Text segment:
Romancing the River 1: The Romance of Science

As we’ve seen over the past several posts here, humans have inhabited the region of what we now know as the Colorado River, Rio Colorado, River of Color, for ten or twelve millennia – in small wandering bands most of that time, hunters and foragers; then as their numbers grew in the mellow Holocene, they became settled farmers with increasing levels of regional socioeconomic organization to handle even larger numbers – then their increasingly complex cultures collapsed under still growing numbers, with great population loss, and the survivors went back to small farming communities; some even went back to hunting and foraging. 

The remaining relatively stable first peoples in the region of the river were then disrupted half a millennia ago by invasions of Europeans experiencing their own homeland Holocene population explosions. Crossing the Atlantic Ocean, first from southern Europe, then mostly from northern Europe, and armed with guns and germs, they – we – overran and either destroyed or displaced most of the first peoples.

Problem set:
A. From the post on the Colorado River's human history, copy the passage between "Romancing the River" and "hunting and foraging.", inclusive.
B. According to the post on the Colorado River's human history, for how long have humans inhabited the region of the river?

Provided data:

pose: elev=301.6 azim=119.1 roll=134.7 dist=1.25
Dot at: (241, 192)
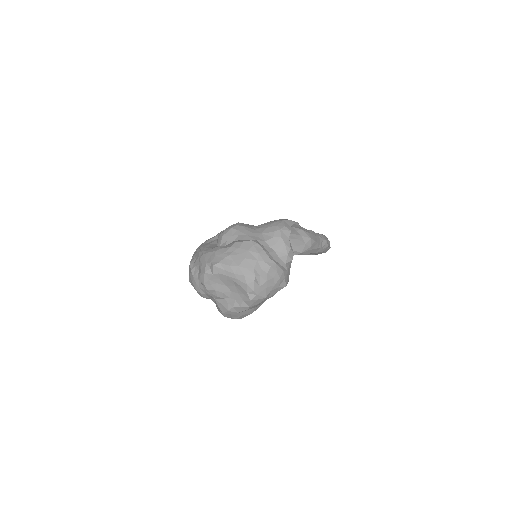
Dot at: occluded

Outputs:
A.
Romancing the River 1: The Romance of Science

As we’ve seen over the past several posts here, humans have inhabited the region of what we now know as the Colorado River, Rio Colorado, River of Color, for ten or twelve millennia – in small wandering bands most of that time, hunters and foragers; then as their numbers grew in the mellow Holocene, they became settled farmers with increasing levels of regional socioeconomic organization to handle even larger numbers – then their increasingly complex cultures collapsed under still growing numbers, with great population loss, and the survivors went back to small farming communities; some even went back to hunting and foraging.

B. For ten or twelve millennia.